The standard that Georgia has chosen to adopt to satisfy this constitutional exemption has proven nearly impossible to meet. In 2017, I analyzed Georgia capital cases dating back to 1988—when Georgia’s initial statute was enacted—to assess how this standard has applied in practice. The study revealed that no defendant facing the death penalty in Georgia has ever received a “guilty but mentally retarded” verdict for malice murder from a jury in the statute’s nearly thirty-year existence. Since Atkins, not one capital defendant has been found “guilty but mentally retarded” by a jury at trial.

Although the study I conducted was limited to jury trials, the same standard of proof applies to defendants attempting to prove intellectual disability in post-conviction proceedings. Defendants in that position have not fared much better—only one post-conviction defendant has successfully established his intellectual disability beyond a reasonable doubt, making him ineligible for the death penalty.

The Supreme Court has long held that laws creating an “unacceptable risk” that capital defendants with intellectual disabilities will be executed violate the Eighth Amendment, Mr. Pye’s case clearly presents that “unacceptable risk.” To prove intellectual disability, defendants must demonstrate significantly sub-average intellectual functioning, significant deficits in adaptive behavior, and onset in the developmental period.

The state’s own experts tested Mr. Pye’s IQ at 68, consistent with an earlier IQ test score of 70, both scores firmly in the range of intellectual disability. Assessments by both the state and the defense indicate significantly subaverage adaptive functioning. And school records and family accounts establish that Mr. Pye demonstrated these qualities within the necessary age range.

Although this evidence was available at the time of Mr. Pye’s trial, his trial attorney failed to investigate or present any mental health evidence, including evidence of Mr. Pye’s intellectual disability. When this evidence was presented in post-conviction, the evidence regarding Mr. Pye’s intellectual functioning deficits was undisputed but the court, applying Georgia’s beyond a reasonable doubt standard, found that Mr. Pye could not satisfy this unique burden of proof with regard to his adaptive functioning deficits.

I had the privilege of clerking for Supreme Court Justice John Paul Stevens, the author of the Atkins opinion, just four years after Atkins was decided. In allowing states to implement the decision, I find it hard to imagine—given the data that has now been compiled—that Georgia’s application of the law would be seen as faithful to that decision.
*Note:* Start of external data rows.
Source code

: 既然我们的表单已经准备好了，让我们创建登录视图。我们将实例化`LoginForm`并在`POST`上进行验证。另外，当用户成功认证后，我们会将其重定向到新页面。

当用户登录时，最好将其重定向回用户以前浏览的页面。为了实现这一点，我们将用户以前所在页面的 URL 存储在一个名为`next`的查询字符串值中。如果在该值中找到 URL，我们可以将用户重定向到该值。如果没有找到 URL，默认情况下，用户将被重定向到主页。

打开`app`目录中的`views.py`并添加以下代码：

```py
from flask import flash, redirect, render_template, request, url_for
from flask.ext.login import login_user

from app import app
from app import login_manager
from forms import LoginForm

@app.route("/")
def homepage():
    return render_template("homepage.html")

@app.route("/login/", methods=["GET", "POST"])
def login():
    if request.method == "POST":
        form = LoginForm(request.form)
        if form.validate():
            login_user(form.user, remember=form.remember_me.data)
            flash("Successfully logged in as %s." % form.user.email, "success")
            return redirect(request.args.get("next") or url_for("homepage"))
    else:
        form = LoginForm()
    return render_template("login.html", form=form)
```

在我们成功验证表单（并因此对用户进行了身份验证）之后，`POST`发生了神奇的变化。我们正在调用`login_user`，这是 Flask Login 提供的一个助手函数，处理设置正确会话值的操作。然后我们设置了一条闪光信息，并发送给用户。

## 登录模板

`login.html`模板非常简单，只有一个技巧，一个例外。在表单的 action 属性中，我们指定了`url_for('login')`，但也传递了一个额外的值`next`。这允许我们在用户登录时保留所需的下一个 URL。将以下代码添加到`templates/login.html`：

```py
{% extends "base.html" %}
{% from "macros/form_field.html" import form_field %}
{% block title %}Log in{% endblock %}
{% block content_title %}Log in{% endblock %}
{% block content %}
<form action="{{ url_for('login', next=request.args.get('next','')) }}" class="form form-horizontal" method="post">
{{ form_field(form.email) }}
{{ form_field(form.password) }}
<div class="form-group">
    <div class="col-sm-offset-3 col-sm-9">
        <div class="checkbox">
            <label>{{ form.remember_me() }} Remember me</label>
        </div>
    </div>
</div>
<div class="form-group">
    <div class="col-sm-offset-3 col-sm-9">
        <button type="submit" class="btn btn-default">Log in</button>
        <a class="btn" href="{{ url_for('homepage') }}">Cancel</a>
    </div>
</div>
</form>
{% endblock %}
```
Georgia’s standard has made it nearly impossible for capital defendants to prove intellectual disability, even though a 2014 study showed that more than half (55%) of the relatively small (and thus, likely nonfrivolous) nationwide number of Atkins claims made from 2002-2013 resulted in exemption from the death penalty. If this doesn’t constitute an “unacceptable risk,” I don’t know what does.

Georgia is a unique and beautiful state in so many ways, but its insistence on remaining an outlier when so much is at stake remains a stain on its legacy. Willie Pye’s intellectual disability has been firmly established, yet the procedure set in place to protect individuals like Mr. Pye has failed him. The state should intervene now to correct a long-standing wrong and prevent Mr. Pye from becoming the latest casualty of an inadvertent yet incredibly dangerous legal standard.

Lauren Sudeall is the David Daniels Allen Distinguished Chair of Law and Director of the Vanderbilt Access to Justice Initiative at Vanderbilt Law School. She is the author of “An Empirical Assessment of Georgia’s Beyond A Reasonable Doubt Standard To Determine Intellectual Disability In Capital Cases, 33 GA. ST. U. L. REV. 553(2017).”